In further consideration for the additional, separate compensation to you for
your conveyance to us of the goodwill in connection with the Assets, as that
term is defined in the letter agreement to which this Exhibit B is attached (the
"Agreement"), you hereby agree that you will not, at any time within the ten
year period immediately following the date of the Agreement, or the five year
period following termination of your employment pursuant to the employment
agreement attached as Exhibit A to the Agreement, whichever shall be later,
directly or indirectly engage in or have any interest in any person, firm,
corporation, limited liability company, limited partnership, partnership or
other business (whether as an employee, officer, director, agent, security
holder, creditor, consultant or otherwise) that engages in any activity in any
state of the United States, province of Canada, or other nation or territory
throughout the world, that is the same as, similar to, or competitive with the
Assets and any subsequent development and/or enhancement thereof by us.

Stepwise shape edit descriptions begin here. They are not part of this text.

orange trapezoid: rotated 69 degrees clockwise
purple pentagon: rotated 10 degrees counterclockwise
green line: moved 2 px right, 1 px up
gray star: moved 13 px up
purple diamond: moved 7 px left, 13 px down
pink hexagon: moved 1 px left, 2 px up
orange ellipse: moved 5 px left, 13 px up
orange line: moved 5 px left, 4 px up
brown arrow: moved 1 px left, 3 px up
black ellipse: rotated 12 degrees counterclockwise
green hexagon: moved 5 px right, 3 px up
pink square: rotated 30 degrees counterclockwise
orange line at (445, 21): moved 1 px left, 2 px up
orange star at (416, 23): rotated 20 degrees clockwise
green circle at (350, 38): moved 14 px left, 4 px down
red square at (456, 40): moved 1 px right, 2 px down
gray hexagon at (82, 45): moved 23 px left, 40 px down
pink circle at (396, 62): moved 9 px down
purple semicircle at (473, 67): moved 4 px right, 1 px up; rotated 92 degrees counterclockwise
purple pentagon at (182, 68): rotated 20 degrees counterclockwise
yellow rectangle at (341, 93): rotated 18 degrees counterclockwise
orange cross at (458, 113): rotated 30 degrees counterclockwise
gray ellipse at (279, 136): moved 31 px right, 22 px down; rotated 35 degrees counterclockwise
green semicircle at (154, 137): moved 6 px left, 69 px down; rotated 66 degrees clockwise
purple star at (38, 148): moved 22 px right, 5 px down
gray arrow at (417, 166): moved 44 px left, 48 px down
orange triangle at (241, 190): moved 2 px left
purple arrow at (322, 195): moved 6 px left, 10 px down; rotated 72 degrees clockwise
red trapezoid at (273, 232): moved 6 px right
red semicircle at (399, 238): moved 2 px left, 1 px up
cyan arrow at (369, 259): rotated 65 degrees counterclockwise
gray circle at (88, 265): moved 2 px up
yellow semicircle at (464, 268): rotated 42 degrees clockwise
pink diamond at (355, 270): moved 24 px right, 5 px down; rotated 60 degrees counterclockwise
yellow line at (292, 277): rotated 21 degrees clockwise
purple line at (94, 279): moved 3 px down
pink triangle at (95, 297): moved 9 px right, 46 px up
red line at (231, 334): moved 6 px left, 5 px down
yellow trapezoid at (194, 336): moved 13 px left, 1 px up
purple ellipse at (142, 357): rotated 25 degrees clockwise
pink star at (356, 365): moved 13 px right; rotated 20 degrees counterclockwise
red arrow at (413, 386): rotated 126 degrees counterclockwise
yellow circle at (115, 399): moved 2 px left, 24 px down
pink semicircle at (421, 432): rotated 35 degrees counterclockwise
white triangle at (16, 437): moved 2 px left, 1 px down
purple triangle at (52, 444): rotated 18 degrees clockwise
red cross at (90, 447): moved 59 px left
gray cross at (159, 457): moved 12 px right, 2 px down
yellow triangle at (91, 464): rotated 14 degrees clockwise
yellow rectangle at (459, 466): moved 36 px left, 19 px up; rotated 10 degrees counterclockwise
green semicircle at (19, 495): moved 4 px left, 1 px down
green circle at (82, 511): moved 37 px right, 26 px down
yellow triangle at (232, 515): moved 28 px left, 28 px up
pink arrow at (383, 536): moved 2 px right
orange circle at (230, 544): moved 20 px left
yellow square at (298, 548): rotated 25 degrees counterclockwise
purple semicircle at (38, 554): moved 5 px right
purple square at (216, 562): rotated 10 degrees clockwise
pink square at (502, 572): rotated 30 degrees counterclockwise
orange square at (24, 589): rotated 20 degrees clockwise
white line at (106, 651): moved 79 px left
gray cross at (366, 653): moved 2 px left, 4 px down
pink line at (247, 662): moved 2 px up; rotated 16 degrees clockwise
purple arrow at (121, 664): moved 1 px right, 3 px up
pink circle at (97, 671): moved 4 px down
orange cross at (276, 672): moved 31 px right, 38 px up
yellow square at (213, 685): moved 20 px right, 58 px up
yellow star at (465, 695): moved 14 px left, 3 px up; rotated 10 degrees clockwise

You further agree not to divulge, communicate, or use to our detriment or for
the benefit of any other person or persons, or misuse in any way, any of our
confidential and/or proprietary material, information or trade secrets,
including without limitation any such relating to the Assets and any subsequent
development and/or enhancement thereof by us. You acknowledge that any such
material, information or trade secret created, developed and/or acquired by you
heretofore has been and will at all times be held by you in confidence, and that
any such material, information or trade secret hereafter created, developed
and/or acquired by you will be created, developed and/or acquired by you as our
employee-for-hire and/or fiduciary and will at all times be held by you in
confidence.
You expressly agree that in addition to any other rights or remedies we may
possess in the event of any breach of your covenants under this Exhibit B: i) we
shall be excused from any further executory obligations to you under the
Agreement and Exhibit A thereto, and any extensions thereof and amendments
thereto, ii) we shall be entitled to injunctive and other equitable relief to
prevent or remedy a breach of your covenants under this Exhibit B, iii) we shall
have the right to terminate your employment under Exhibit A to the Agreement or
otherwise, and iv) we shall be entitled to re-conveyance to us of any shares of
stock in Sector Communications, Inc. theretofore issued to you by us.